Haha, I'm glad you asked this, actually, because I've never been to a wedding and I'm going to one in a month.  I always wear black and I was conflicted over whether or not I should just suck it up and wear something else, but decided, "Eh, to hell with it, just gonna wear a black dress."  Now I feel better.


----------



## kissacid (Aug 5, 2005)

that sounds fine! you're going to lighten it up with the cardi anyway. If you're still concerned, maybe add more color with accessories...or even flowers (brooch or hair). Have fun! I love weddings, and I always put in extra effort into looking different and standing out in the crowwd. If the 'moms' there raise an eyebrow then i've done my job! LOL


----------



## jasper17 (Aug 6, 2005)

Quote:

   Originally Posted by *kissacid* 
_that sounds fine! you're going to lighten it up with the cardi anyway. If you're still concerned, maybe add more color with accessories...or even flowers (brooch or hair). Have fun! I love weddings, and I always put in extra effort into looking different and standing out in the crowwd. If the 'moms' there raise an eyebrow then i've done my job!

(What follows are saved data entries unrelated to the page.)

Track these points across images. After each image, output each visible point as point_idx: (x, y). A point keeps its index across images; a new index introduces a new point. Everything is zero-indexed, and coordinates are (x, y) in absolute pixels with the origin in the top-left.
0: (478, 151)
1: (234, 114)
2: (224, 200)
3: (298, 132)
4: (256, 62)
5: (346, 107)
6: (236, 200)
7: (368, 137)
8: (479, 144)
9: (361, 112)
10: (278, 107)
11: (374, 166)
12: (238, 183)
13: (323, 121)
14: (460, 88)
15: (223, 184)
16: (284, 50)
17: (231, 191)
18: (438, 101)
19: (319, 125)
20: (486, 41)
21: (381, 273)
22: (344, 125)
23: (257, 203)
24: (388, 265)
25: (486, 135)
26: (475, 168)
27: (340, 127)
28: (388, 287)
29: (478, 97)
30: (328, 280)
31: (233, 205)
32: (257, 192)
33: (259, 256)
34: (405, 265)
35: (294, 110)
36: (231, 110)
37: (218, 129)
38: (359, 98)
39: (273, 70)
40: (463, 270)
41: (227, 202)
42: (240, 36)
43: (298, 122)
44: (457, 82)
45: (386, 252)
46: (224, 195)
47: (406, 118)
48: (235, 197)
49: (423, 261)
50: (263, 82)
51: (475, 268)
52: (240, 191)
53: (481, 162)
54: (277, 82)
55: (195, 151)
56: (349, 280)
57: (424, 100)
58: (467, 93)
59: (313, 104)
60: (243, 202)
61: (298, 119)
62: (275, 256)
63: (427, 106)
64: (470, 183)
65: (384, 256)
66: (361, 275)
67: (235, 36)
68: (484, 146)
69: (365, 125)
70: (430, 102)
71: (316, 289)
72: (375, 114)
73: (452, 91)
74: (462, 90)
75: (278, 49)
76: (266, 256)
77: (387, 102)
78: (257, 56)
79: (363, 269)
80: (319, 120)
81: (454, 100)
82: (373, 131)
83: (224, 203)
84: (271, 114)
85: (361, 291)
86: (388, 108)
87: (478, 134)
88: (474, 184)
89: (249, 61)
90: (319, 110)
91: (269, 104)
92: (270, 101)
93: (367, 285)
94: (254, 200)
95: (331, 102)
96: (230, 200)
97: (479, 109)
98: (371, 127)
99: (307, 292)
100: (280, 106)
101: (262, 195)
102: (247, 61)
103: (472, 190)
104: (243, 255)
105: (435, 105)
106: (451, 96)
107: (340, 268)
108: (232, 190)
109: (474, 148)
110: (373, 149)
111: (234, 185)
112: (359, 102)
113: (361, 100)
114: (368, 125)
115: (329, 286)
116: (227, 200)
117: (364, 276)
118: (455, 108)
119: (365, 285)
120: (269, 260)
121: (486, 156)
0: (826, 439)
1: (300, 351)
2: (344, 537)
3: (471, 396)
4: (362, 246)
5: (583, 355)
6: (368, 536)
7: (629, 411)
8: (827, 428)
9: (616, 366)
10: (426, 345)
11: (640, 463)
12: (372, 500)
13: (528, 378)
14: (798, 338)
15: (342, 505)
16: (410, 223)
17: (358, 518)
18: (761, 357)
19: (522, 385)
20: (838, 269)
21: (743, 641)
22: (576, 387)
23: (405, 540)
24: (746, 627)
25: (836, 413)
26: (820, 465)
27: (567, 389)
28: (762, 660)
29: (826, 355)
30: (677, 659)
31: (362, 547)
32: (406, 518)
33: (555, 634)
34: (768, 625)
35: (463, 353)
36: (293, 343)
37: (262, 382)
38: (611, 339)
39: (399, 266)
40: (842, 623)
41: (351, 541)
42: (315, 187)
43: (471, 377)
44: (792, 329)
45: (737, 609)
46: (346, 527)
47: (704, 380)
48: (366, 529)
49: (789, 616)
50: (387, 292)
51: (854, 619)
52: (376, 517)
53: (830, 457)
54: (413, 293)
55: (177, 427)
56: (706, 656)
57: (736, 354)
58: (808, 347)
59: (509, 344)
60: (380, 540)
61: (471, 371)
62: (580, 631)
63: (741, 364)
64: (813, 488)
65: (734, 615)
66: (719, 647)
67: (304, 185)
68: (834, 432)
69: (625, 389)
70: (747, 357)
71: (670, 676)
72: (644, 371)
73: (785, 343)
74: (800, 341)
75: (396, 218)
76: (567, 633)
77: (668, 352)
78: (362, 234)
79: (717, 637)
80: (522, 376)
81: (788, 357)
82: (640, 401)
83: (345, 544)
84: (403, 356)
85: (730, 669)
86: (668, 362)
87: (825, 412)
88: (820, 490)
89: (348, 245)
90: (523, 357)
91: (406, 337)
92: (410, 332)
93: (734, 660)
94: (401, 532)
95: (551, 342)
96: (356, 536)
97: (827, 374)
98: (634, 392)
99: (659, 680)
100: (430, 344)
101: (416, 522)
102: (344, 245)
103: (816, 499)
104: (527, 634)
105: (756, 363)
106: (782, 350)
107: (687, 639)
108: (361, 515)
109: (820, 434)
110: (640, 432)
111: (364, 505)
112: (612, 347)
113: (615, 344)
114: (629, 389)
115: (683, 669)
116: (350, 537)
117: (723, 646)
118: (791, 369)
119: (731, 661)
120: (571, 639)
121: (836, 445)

LOL_

 
now you have me thinking i might want to go pink cardi instead of the green one...  i just found a really pretty pink pin in my jewelry drawer.


----------



## jasper17 (Aug 6, 2005)

Quote:

   Originally Posted by *moonrevel* 
_Haha, I'm glad you asked this, actually, because I've never been to a wedding and I'm going to one in a month.  I always wear black and I was conflicted over whether or not I should just suck it up and wear something else, but decided, "Eh, to hell with it, just gonna wear a black dress."  Now I feel better. 
	

	
	
		
		

		
		
	


	


_

 
i think it used to be that black was not really worn to weddings and, from what i was discussing with coworkers today, red, too.  black is classic!


----------



## jasper17 (Aug 6, 2005)

i was all worried about being dressed properly and a couple people showed up in jeans!


----------



## PhonyBaloney500 (Aug 20, 2005)

Quote:

   Originally Posted by *jasper17* 
_i was all worried about being dressed properly and a couple people showed up in jeans!_

 
LOL I''ve seen that!  I hope they changed for the reception at least!


----------



## jasper17 (Aug 23, 2005)

Quote:

   Originally Posted by *PhonyBaloney500* 
_LOL I''ve seen that!  I hope they changed for the reception at least!_

 
nope - they stayed right in the same clothes!


----------



## Miss_MAC (Aug 27, 2005)

whatever u do just dont wear white, white shoes, bag are fine, but pants, dresses...are taboo for weddings...i would go with the pink cardigan.


----------